■ WHAT TO WORK ON ■
Update the squash article from the part starting at "She was emboldened" and ending at "Championship in 1999." by changing "emboldened" to "encouraged". Write out that whole part with the change made.

■ DOCUMENT TEXT ■
>> Start

When Shabana Khan won the rights to put on the 2015 Men's World Squash Championship in Bellevue in November, she hoped it would provide the community an opportunity to promote its role as host of a world-championship sports events, foster a sense of community involvement and support empowering a woman entrepreneur.

But Khan, an athletic 47 year old who is part of what's been described as Seattle's First Family of Professional Squash and was once ranked number one among the nation's women squash players, hasn't yet been able to muster the local financial support necessary to ensure the success of the event 
 
 
.

At this point, Bellevue City Councilman Conrad Lee has become her advocate in the quest to have the City of Bellevue participate, something that would be a given in other communities that had the opportunity to grab the brass ring of a sports-event world championship. 
Lee, who as the only Chinese local elected official in the state may be more attuned than most elected officials to the importance of understanding the attitudes and interests of those foreign residents, is convinced after meeting with Shabana Khan that the city must support the event.

Kahn had ambitious goals in outbidding other cities to be able to put on the first men's squash world championship event ever held in this country, which takes place November 13-22 at Meydenbauer Center and has attracted 112 of the world's top squash players.

She was emboldened to go after the most prestigious event in the squash world and bring it to Bellevue after she had successfully partnered with her father, Yusuf, who was responsible for turning the Seattle area into a center for squash, to put on the Women's World Championship in 1999.

"After hosting the Women's World Championships, I felt very confident in being able to bring the world's major squash event to this area," she said.

"Additionally as a former player I wanted to take the sport to a new level and treat these amazing athletes how they truly should be treated," she said. "I had set out to create a new standard for the sport and expectation of the most prestigious event on the Professional tour."

Most important, she wanted to thank her ailing father for his role in building the Seattle area into the center of squash in the Western U.S., after the 10-time India squash champion brought his family to Seattle in 1968.

>> End

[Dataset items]
>> Start

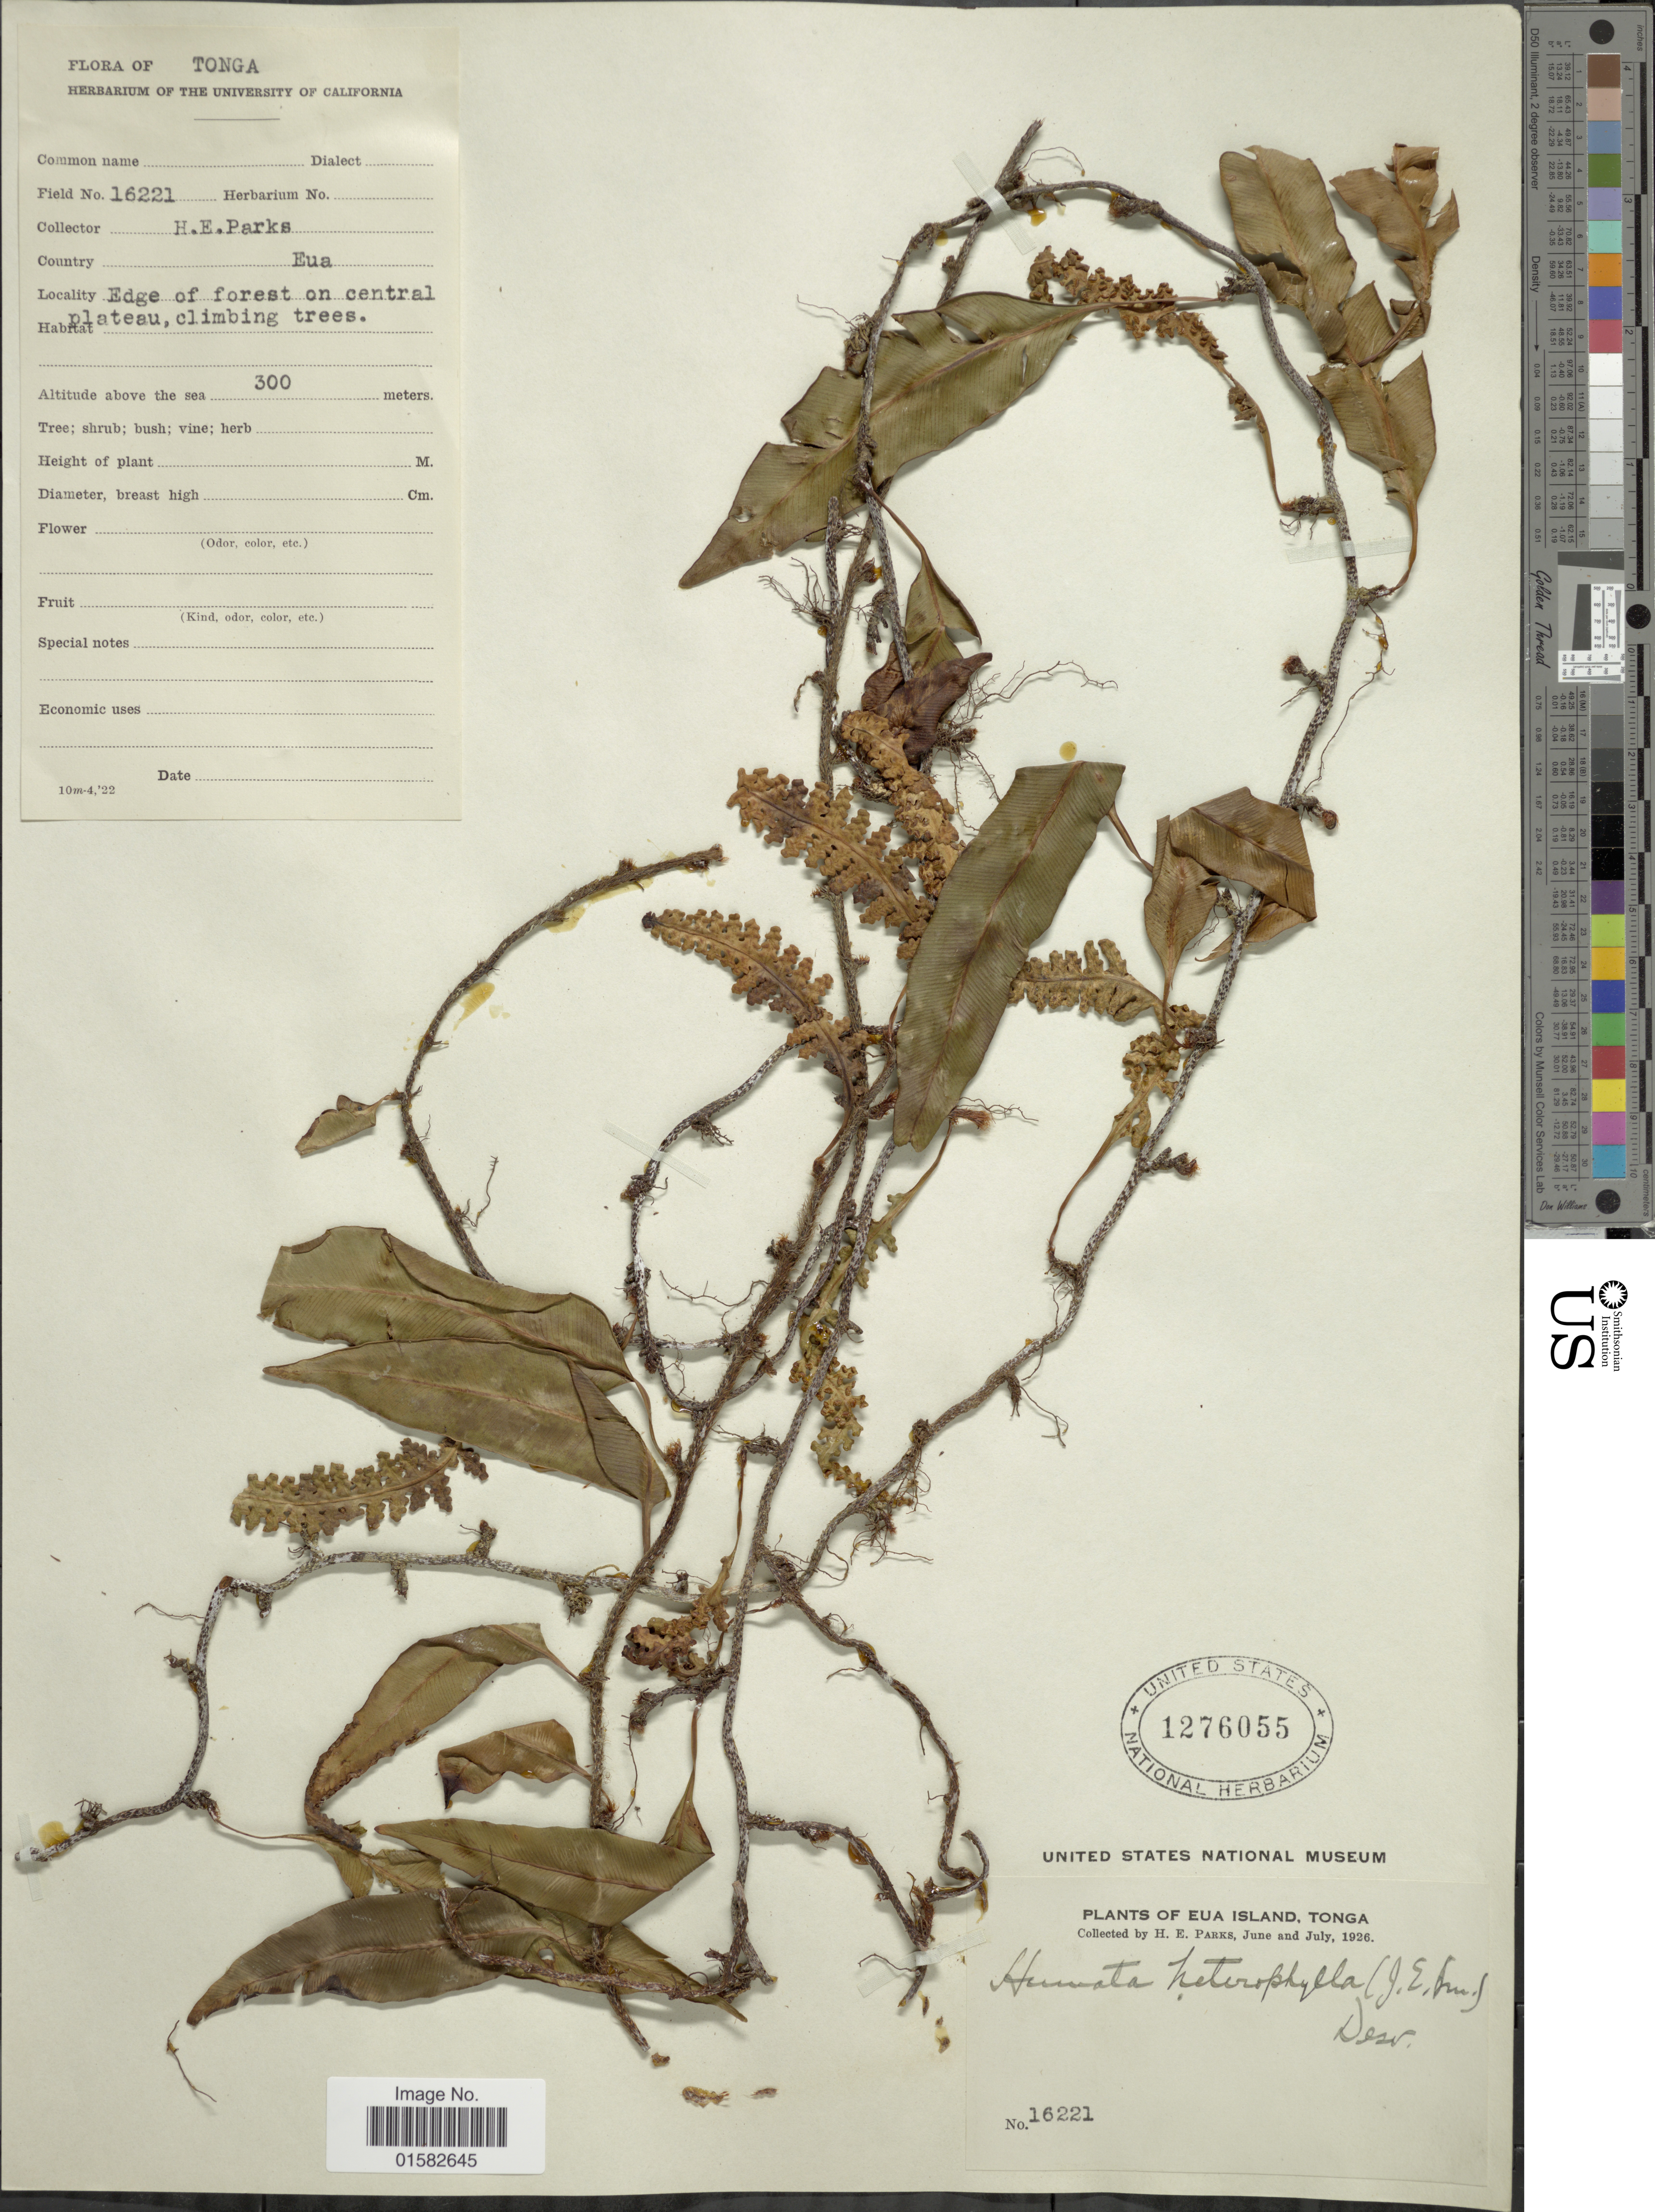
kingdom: Plantae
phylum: Tracheophyta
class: Polypodiopsida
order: Polypodiales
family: Davalliaceae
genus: Humata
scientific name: Humata heterophylla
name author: (Sm.) Desv.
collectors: H. E. Parks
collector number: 16221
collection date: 1926-06/1926-07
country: Tonga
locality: Eua, Edge of forest on central plateau, climbing trees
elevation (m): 300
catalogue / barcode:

>> End

■ SOLUTION TO THIS EXERCISE ■
She was encouraged to go after the most prestigious event in the squash world and bring it to Bellevue after she had successfully partnered with her father, Yusuf, who was responsible for turning the Seattle area into a center for squash, to put on the Women's World Championship in 1999.